Former West Philadelphia abortion doctor Kermit Gosnell pleaded not guilty of drug charges Monday. Gosnell was one of the top three Oxycontin prescribers in the state, according to a grand jury report.
Federal drug charges were brought against Gosnell last month when federal authorities charged him for using his clinic as an illegal prescription mill.
In a brief hearing, the judge decided to allow authorities to keep him in custody.
Others involved in the Gosnell case have pleaded guilty. Professor of law at Drexel University and former lecturer at Penn David Cohen said that “when someone pleas guilty to charges it’s because the prosecutor has offered them an agreement of some sort.”
He added that without knowing Gosnell’s lawyer’s strategy he cannot reasonably speculate why he has chosen to plead not guilty. “There are a lot of different strategic reasons people plea not guilty,” he said.
Gosnell, 70, is being accused of illegally selling pain medications — such as Oxycodone and a generic version of the drug Xanax — from 2008 to January 2010 to anyone who was willing to pay cash for these substances.
Unauthorized and unskilled staff members wrote prescriptions for these drugs on prescription pads that were pre-signed by Gosnell, according to the grand jury report.
According to testimony compiled by the grand jury, Gosnell would come to clinic between 8 p.m. and 1 a.m. to perform abortions.
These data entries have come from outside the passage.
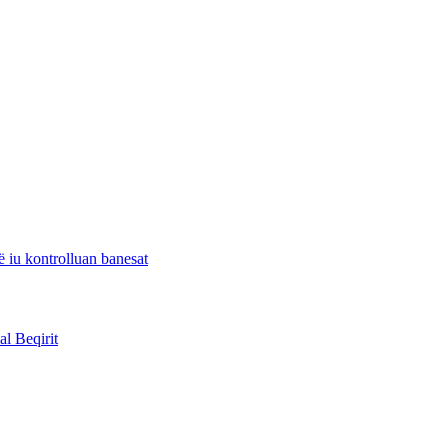
 iu kontrolluan banesat
l Beqirit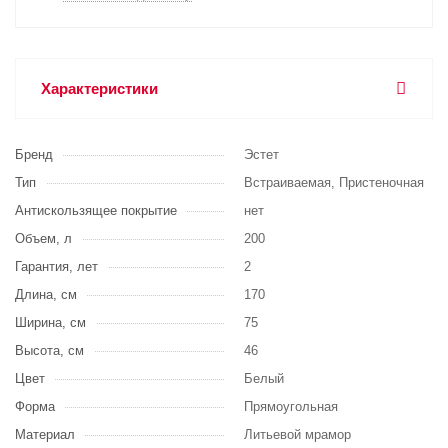
Характеристики
Бренд
Эстет
Тип
Встраиваемая, Пристеночная
Антискользящее покрытие
нет
Объем, л
200
Гарантия, лет
2
Длина, см
170
Ширина, см
75
Высота, см
46
Цвет
Белый
Форма
Прямоугольная
Материал
Литьевой мрамор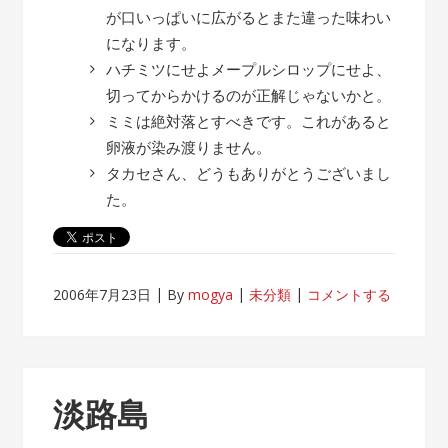
が口いっぱいに広がるとまた違った味わい
になります。
ハチミツにせよメープルシロップにせよ、
切ってからかけるのが正解じゃないかと。
ミミは絶対落とすべきです。これがあると
卵液が染み渡りません。
タカセさん、どうもありがとうございまし
た。
2006年7月23日
By
mogya
未分類
コメントする
淡路島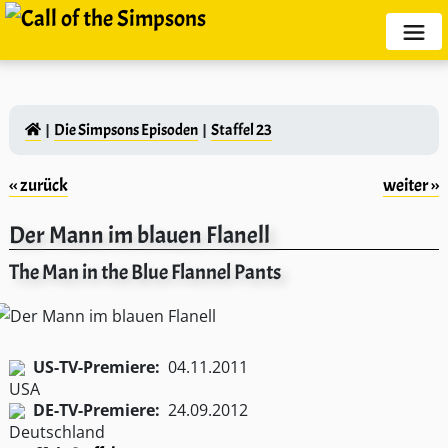
Die Simpsons Episoden
Staffel 23
‹‹ zurück
weiter ››
Der Mann im blauen Flanell
The Man in the Blue Flannel Pants
US-TV-Premiere:
04.11.2011
DE-TV-Premiere:
24.09.2012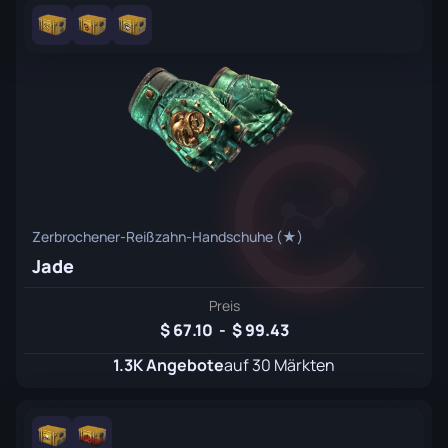
Zerbrochener-Reißzahn-Handschuhe (★)
Jade
Preis
67.10
-
99.43
1.3K Angebote
auf 30 Märkten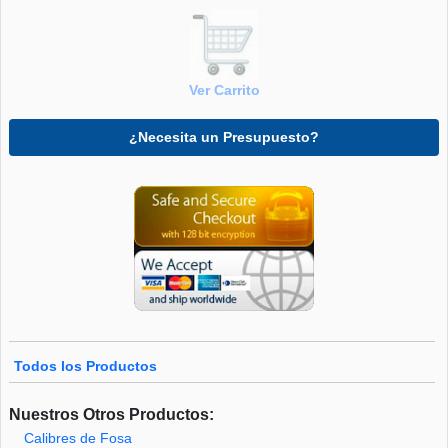
Ver Carrito
¿Necesita un Presupuesto?
Todos los Productos
Nuestros Otros Productos:
Calibres de Fosa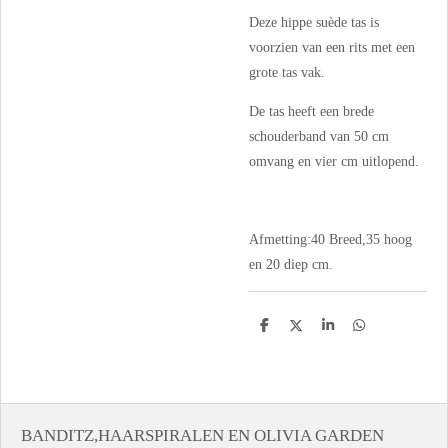
Deze hippe suède tas is
voorzien van een rits met een
grote tas vak.
De tas heeft een brede
schouderband van 50 cm
omvang en vier cm uitlopend.
Afmetting:40 Breed,35 hoog
en 20 diep cm.
D
D
S
D
e
e
h
e
l
e
a
l
e
l
r
e
n
e
n
BANDITZ,HAARSPIRALEN EN OLIVIA GARDEN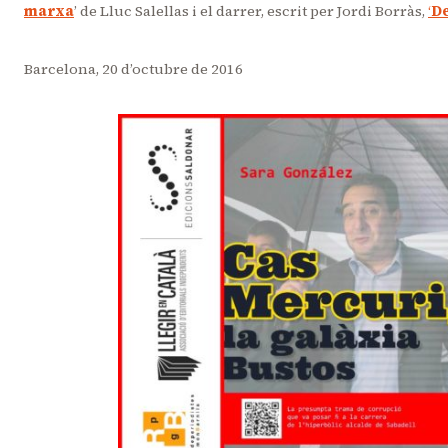
marxa
’ de Lluc Salellas i el darrer, escrit per Jordi Borràs,
‘
De
Barcelona, 20 d’octubre de 2016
He would also allegedly come on Sundays when the clinic was officially closed to perform illegal late-term abortions with his wife.
Gosnell is also being charged with eight counts of murder — seven for infants and one for a woman, Karnamaya Mongar, who died in his clinic of a drug overdose during an abortion procedure performed by one of his unlicensed employees.
The seven infants were allegedly killed after birth by a process Gosnell referred to as “snipping” — cutting their spinal cords with scissors. Authorities suspect he has killed hundreds of babies in this manner over the course of his career.
In response to the findings in Gosnell’s clinic during the 2010 raid, Pennsylvania state legislature passed a bill last year that will hold abortion clinics to stricter regulations. Opponents of the law believe it will force many current abortion clinics to close due to the costs of meeting the new regulations.
Cohen, who specializes in abortion and feminist law, said that if what the city claims to be true about Gosnell’s clinic is true, the findings are “absolutely horrible” but believes that the state has “overreacted” in its legislative reaction. He finds the new regulations to be “completely unnecessary…[because] there is no [abortion] clinic in the state that is anything like Gosnell’s.”
Cohen believes this new law will “severely limit women’s options.”
A recently introduced state bill — the Women’s Right To Know Act — will require women to view their ultrasound before receiving an abortion.
Cohen added that “one of the biggest problems we have in this country is that Medicaid does not pay for abortion” so poor women are often forced to turn to doctors like Gosnell who offer cheaper abortion services despite the risks they may knowingly or unknowingly face.